▶ Problem to solve
Copy each line of the records that holds the string "Left".

======== Records for the task

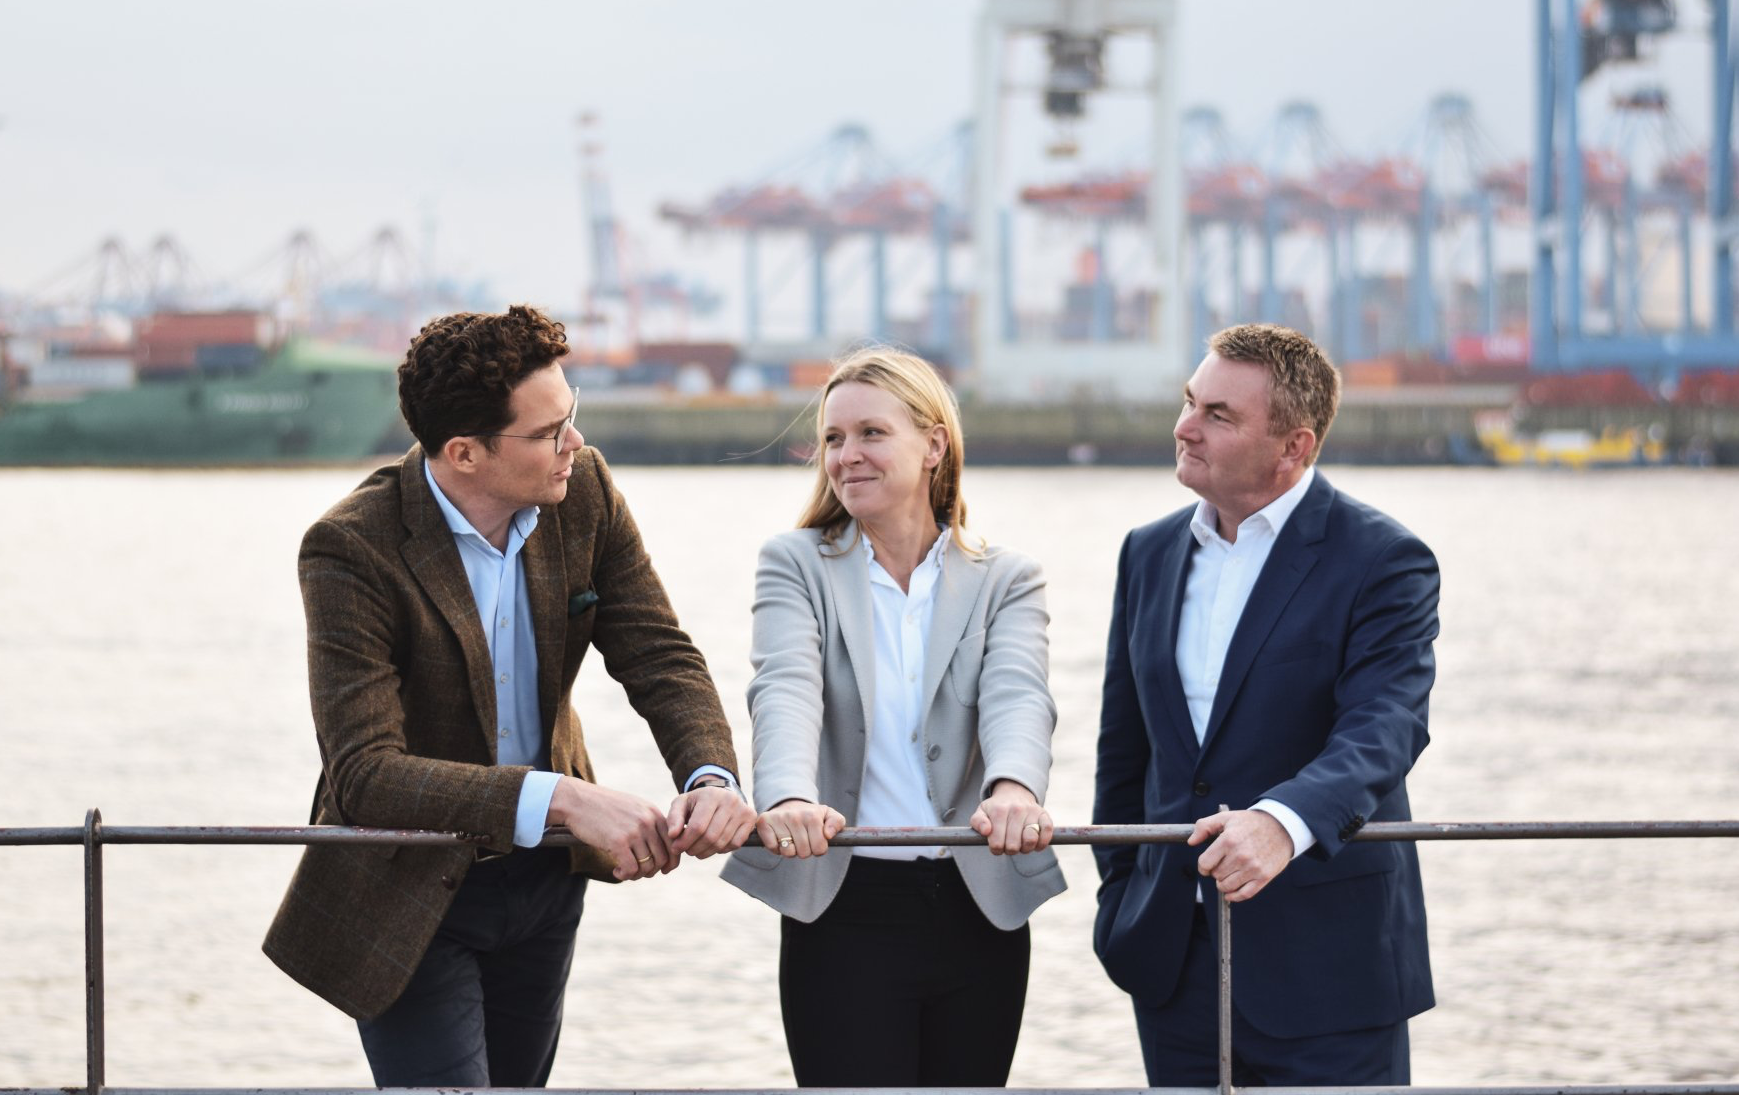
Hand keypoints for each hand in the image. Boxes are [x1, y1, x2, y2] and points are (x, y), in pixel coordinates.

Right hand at [546, 775, 674, 881]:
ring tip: (625, 871)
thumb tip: (662, 850)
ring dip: (637, 875)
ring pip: (647, 866)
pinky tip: (616, 871)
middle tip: (638, 872)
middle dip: (652, 870)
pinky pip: (631, 869)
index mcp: (654, 813)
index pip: (673, 844)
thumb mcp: (633, 808)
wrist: (578, 801)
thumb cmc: (604, 807)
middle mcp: (647, 822)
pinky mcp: (618, 842)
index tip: (662, 870)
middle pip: (662, 858)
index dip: (671, 862)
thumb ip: (649, 824)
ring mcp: (634, 832)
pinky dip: (625, 875)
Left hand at [667, 785, 756, 857]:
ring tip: (697, 849)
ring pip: (722, 843)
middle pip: (710, 837)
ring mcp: (743, 809)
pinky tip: (713, 845)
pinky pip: (735, 844)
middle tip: (687, 850)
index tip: (676, 848)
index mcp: (711, 794)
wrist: (720, 795)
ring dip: (706, 852)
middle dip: (694, 848)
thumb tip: (673, 835)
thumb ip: (673, 818)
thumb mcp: (681, 804)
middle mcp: (730, 800)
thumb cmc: (697, 803)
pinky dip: (721, 850)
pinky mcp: (751, 819)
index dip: (685, 842)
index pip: (697, 826)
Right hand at [756, 798, 845, 857]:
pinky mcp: (764, 822)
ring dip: (790, 850)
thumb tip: (828, 834)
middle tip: (802, 839)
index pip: (819, 849)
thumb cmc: (811, 815)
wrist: (789, 805)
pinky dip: (776, 848)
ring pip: (788, 852)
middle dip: (805, 850)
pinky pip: (772, 847)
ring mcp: (778, 818)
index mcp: (812, 816)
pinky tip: (779, 838)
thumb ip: (837, 823)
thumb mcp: (828, 815)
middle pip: (804, 853)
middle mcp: (794, 816)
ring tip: (791, 839)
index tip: (815, 839)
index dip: (818, 848)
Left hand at [970, 779, 1052, 854]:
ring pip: (1031, 840)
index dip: (996, 849)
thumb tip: (986, 831)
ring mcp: (1031, 811)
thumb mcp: (981, 812)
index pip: (997, 843)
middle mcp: (1016, 809)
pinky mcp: (1044, 814)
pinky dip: (1042, 843)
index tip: (997, 846)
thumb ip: (978, 822)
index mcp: (999, 810)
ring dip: (1025, 848)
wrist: (1014, 793)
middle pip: (1013, 845)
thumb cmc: (996, 808)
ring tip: (1021, 844)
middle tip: (1008, 844)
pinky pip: (1047, 833)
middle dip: (1010, 850)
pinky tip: (1035, 844)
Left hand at [1188, 808, 1293, 901]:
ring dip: (1223, 884)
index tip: (1207, 865)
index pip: (1205, 864)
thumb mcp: (1226, 817)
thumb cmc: (1251, 823)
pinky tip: (1230, 893)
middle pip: (1216, 875)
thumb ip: (1204, 827)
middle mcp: (1240, 856)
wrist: (1281, 827)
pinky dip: (1234, 896)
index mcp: (1228, 841)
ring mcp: (1253, 868)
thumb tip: (1191, 842)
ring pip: (1227, 886)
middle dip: (1215, 872)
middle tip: (1222, 865)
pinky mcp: (1264, 877)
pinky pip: (1244, 894)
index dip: (1203, 866)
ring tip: (1227, 874)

================

▶ Response below
Left hand at [667, 785, 756, 857]:
Left hand at [970, 779, 1052, 854]:
Left hand at [1188, 808, 1293, 901]:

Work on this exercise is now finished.